# [Raw data]
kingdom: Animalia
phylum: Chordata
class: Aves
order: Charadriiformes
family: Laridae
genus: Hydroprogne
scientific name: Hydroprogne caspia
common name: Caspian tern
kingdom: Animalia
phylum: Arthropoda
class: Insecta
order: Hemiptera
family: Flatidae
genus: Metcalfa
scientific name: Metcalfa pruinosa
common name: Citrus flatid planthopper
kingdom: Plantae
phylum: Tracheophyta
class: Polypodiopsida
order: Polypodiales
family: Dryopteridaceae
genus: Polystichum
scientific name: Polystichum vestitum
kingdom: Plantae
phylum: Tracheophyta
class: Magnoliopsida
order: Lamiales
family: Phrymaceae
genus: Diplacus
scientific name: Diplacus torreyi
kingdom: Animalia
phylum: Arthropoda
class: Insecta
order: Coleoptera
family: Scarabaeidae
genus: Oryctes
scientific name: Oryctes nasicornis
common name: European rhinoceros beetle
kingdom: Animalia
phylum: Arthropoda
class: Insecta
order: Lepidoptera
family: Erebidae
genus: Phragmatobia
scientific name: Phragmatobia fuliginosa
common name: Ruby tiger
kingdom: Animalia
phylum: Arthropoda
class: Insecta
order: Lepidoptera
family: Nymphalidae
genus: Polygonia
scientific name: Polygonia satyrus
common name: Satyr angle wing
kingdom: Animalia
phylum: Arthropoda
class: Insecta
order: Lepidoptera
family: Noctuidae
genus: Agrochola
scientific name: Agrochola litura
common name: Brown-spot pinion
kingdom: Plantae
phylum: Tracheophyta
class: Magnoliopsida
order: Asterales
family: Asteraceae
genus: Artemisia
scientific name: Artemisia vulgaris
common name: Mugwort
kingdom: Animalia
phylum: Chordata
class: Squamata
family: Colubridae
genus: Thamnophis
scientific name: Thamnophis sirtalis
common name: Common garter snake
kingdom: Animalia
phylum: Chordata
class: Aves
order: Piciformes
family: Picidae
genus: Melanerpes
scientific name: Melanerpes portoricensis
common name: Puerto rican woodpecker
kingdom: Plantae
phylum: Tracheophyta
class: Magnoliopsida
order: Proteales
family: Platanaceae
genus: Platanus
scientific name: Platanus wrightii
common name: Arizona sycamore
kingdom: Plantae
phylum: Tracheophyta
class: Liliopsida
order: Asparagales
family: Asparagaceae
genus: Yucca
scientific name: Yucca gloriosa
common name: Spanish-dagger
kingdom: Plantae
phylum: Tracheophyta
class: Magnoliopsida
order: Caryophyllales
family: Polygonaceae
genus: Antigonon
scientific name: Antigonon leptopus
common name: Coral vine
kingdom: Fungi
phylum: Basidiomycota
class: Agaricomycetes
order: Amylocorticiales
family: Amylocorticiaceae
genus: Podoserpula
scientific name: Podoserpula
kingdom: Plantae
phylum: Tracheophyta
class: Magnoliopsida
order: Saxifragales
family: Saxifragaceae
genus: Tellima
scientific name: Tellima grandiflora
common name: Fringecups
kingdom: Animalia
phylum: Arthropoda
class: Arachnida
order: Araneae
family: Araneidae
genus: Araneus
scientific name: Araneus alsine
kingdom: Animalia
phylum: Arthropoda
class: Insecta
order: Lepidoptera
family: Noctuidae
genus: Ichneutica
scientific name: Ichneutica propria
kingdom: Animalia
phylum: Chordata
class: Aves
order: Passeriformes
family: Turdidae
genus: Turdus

# [Aim]
Please write out the lines of the records between the line holding "scientific name: Polygonia satyrus" and the line holding "order: Asterales", inclusive, replacing "common name" with "vernacular name" and keeping everything else the same.

# [In response]
scientific name: Polygonia satyrus
vernacular name: Satyr angle wing
kingdom: Animalia
phylum: Arthropoda
class: Insecta
order: Lepidoptera
family: Noctuidae
genus: Agrochola
scientific name: Agrochola litura
vernacular name: Brown-spot pinion
kingdom: Plantae
phylum: Tracheophyta
class: Magnoliopsida
order: Asterales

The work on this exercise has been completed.